A pressa normalizou-se. Estar sempre a fazer algo passou a ser sinal de valor pessoal. Parar tornou-se sinónimo de fraqueza ou improdutividade, quando na verdade pode ser o único caminho para nos reencontrarmos. Pensar dói, mas não pensar afasta-nos de nós próprios.
Quando não pensamos, vivemos em modo automático. Repetimos dias, hábitos e respostas. Cumprimos funções, mas esquecemo-nos de sentir. E quanto mais nos afastamos do nosso interior, mais dependentes nos tornamos de estímulos exteriores para preencher o vazio que cresce silenciosamente.

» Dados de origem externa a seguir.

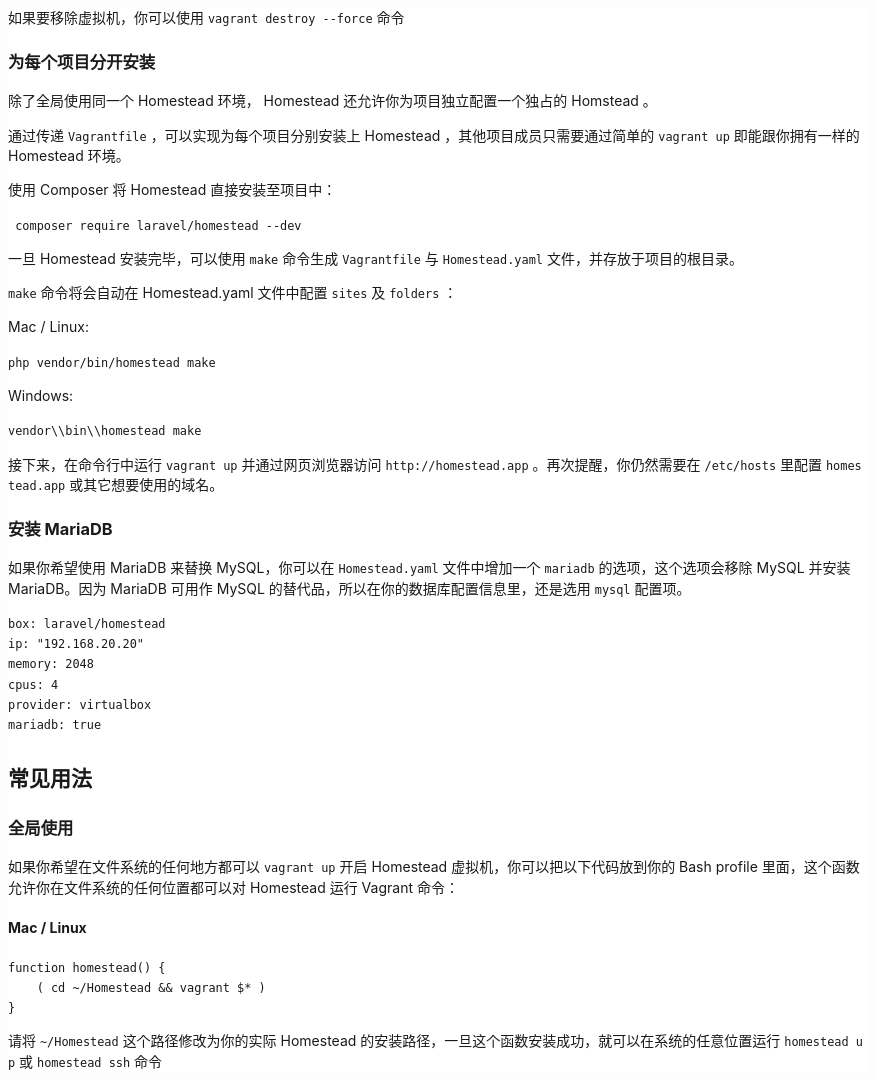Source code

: 如果要移除虚拟机，你可以使用 `vagrant destroy --force` 命令

<a name="per-project-installation"></a>
### 为每个项目分开安装

除了全局使用同一个 Homestead 环境， Homestead 还允许你为项目独立配置一个独占的 Homstead 。

通过传递 `Vagrantfile` ，可以实现为每个项目分别安装上 Homestead ，其他项目成员只需要通过简单的 `vagrant up` 即能跟你拥有一样的 Homestead 环境。

使用 Composer 将 Homestead 直接安装至项目中：

	 composer require laravel/homestead --dev

一旦 Homestead 安装完毕，可以使用 `make` 命令生成 `Vagrantfile` 与 `Homestead.yaml` 文件，并存放于项目的根目录。

`make` 命令将会自动在 Homestead.yaml 文件中配置 `sites` 及 `folders` ：

Mac / Linux:

	php vendor/bin/homestead make

Windows:

	vendor\\bin\\homestead make

接下来，在命令行中运行 `vagrant up` 并通过网页浏览器访问 `http://homestead.app` 。再次提醒，你仍然需要在 `/etc/hosts` 里配置 `homestead.app` 或其它想要使用的域名。

<a name="installing-mariadb"></a>
### 安装 MariaDB

如果你希望使用 MariaDB 来替换 MySQL，你可以在 `Homestead.yaml` 文件中增加一个 `mariadb` 的选项，这个选项会移除 MySQL 并安装 MariaDB。因为 MariaDB 可用作 MySQL 的替代品，所以在你的数据库配置信息里，还是选用 `mysql` 配置项。

	box: laravel/homestead
	ip: "192.168.20.20"
	memory: 2048
	cpus: 4
	provider: virtualbox
	mariadb: true

<a name="daily-usage"></a>
## 常见用法

<a name="accessing-homestead-globally"></a>
### 全局使用

如果你希望在文件系统的任何地方都可以 `vagrant up` 开启 Homestead 虚拟机，你可以把以下代码放到你的 Bash profile 里面，这个函数允许你在文件系统的任何位置都可以对 Homestead 运行 Vagrant 命令：

#### Mac / Linux

    function homestead() {
    	( cd ~/Homestead && vagrant $* )
    }

请将 `~/Homestead` 这个路径修改为你的实际 Homestead 的安装路径，一旦这个函数安装成功，就可以在系统的任意位置运行 `homestead up` 或 `homestead ssh` 命令
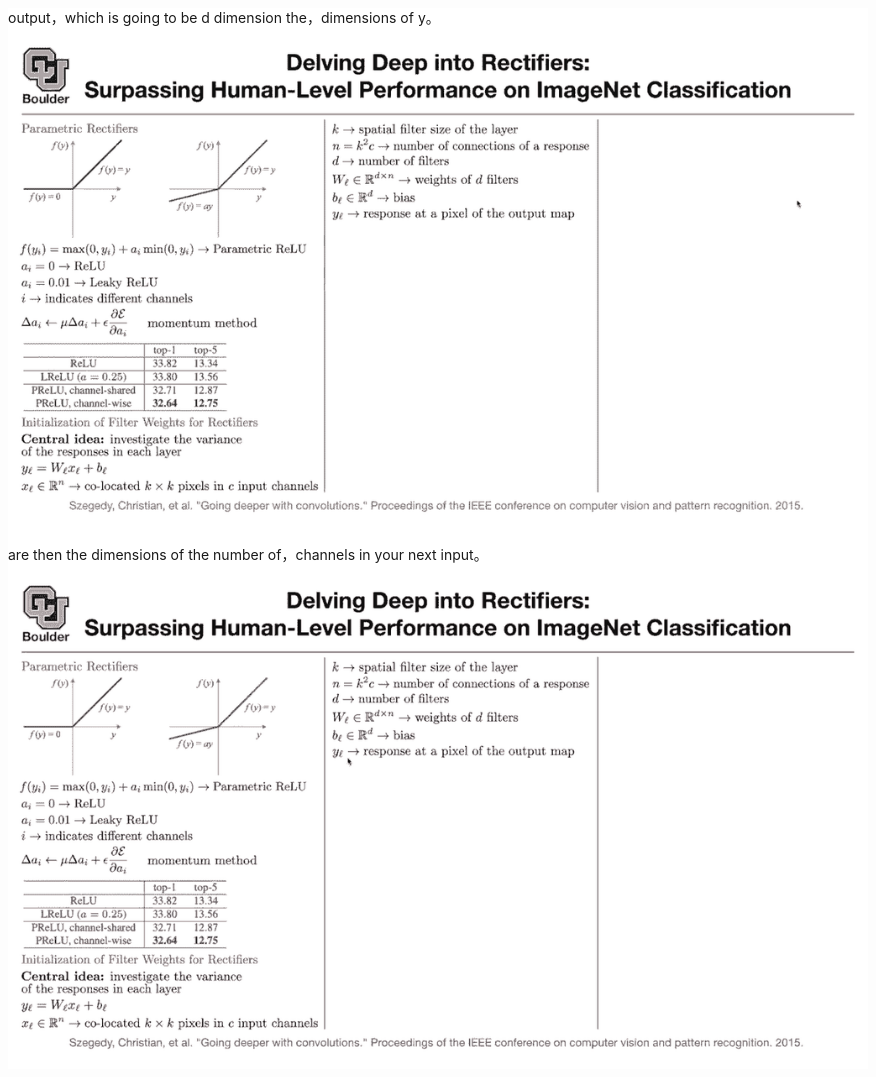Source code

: output，which is going to be d dimension the，dimensions of y。



![](img/2a83c3d6bd56a9e9b9fc12c277006098_188.png)

are then the dimensions of the number of，channels in your next input。



![](img/2a83c3d6bd56a9e9b9fc12c277006098_190.png)
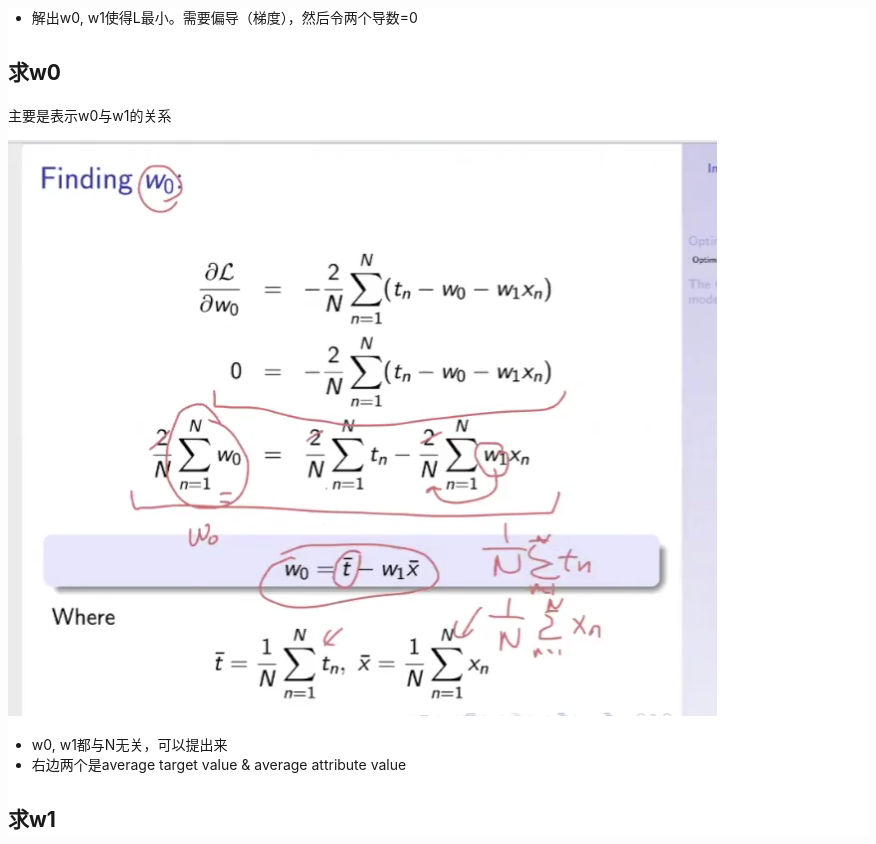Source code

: * 解出w0, w1使得L最小。需要偏导（梯度），然后令两个导数=0

## 求w0

主要是表示w0与w1的关系

![](/static/2021-10-03-22-57-10.png)

* w0, w1都与N无关，可以提出来
* 右边两个是average target value & average attribute value

## 求w1

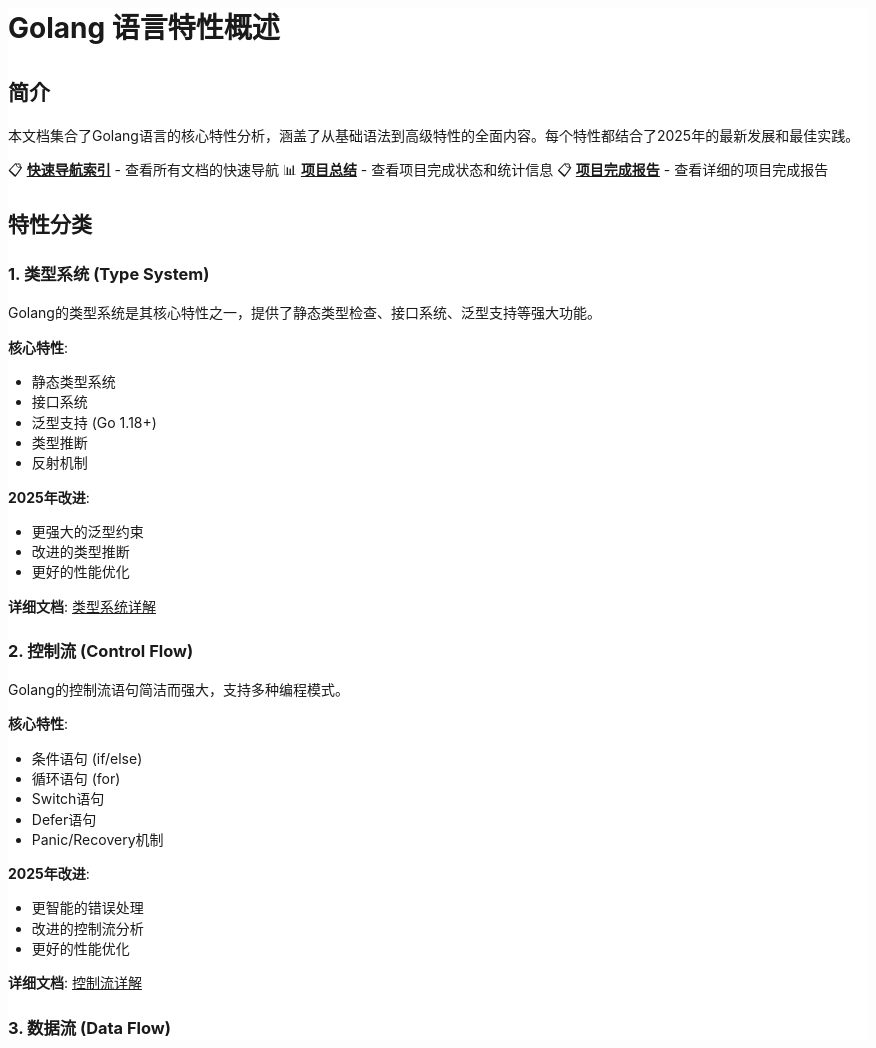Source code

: # Golang 语言特性概述

## 简介

本文档集合了Golang语言的核心特性分析，涵盖了从基础语法到高级特性的全面内容。每个特性都结合了2025年的最新发展和最佳实践。

📋 **[快速导航索引](./INDEX.md)** - 查看所有文档的快速导航
📊 **[项目总结](./SUMMARY.md)** - 查看项目完成状态和统计信息
📋 **[项目完成报告](./PROJECT_COMPLETION_REPORT.md)** - 查看详细的项目完成报告

## 特性分类

### 1. 类型系统 (Type System)

Golang的类型系统是其核心特性之一，提供了静态类型检查、接口系统、泛型支持等强大功能。

**核心特性**:

- 静态类型系统
- 接口系统
- 泛型支持 (Go 1.18+)
- 类型推断
- 反射机制

**2025年改进**:

- 更强大的泛型约束
- 改进的类型推断
- 更好的性能优化

**详细文档**: [类型系统详解](./01-type-system/README.md)

### 2. 控制流 (Control Flow)

Golang的控制流语句简洁而强大，支持多种编程模式。

**核心特性**:

- 条件语句 (if/else)
- 循环语句 (for)
- Switch语句
- Defer语句
- Panic/Recovery机制

**2025年改进**:

- 更智能的错误处理
- 改进的控制流分析
- 更好的性能优化

**详细文档**: [控制流详解](./02-control-flow/README.md)

### 3. 数据流 (Data Flow)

Talvez não seja falta de tempo. Talvez seja medo do que podemos encontrar quando finalmente paramos. Pensar obriga-nos a decidir, a mudar, a assumir verdades desconfortáveis. Obriga-nos a reconhecer limites, desejos e frustrações que preferíamos ignorar.
Mas pensar também devolve clareza. Devolve sentido, direção e autenticidade. Pensar é um ato de resistência num mundo que nos quer distraídos, rápidos e sempre ocupados. E talvez seja exatamente aí, nesse espaço de pausa e reflexão, que começamos finalmente a viver de forma mais consciente e inteira.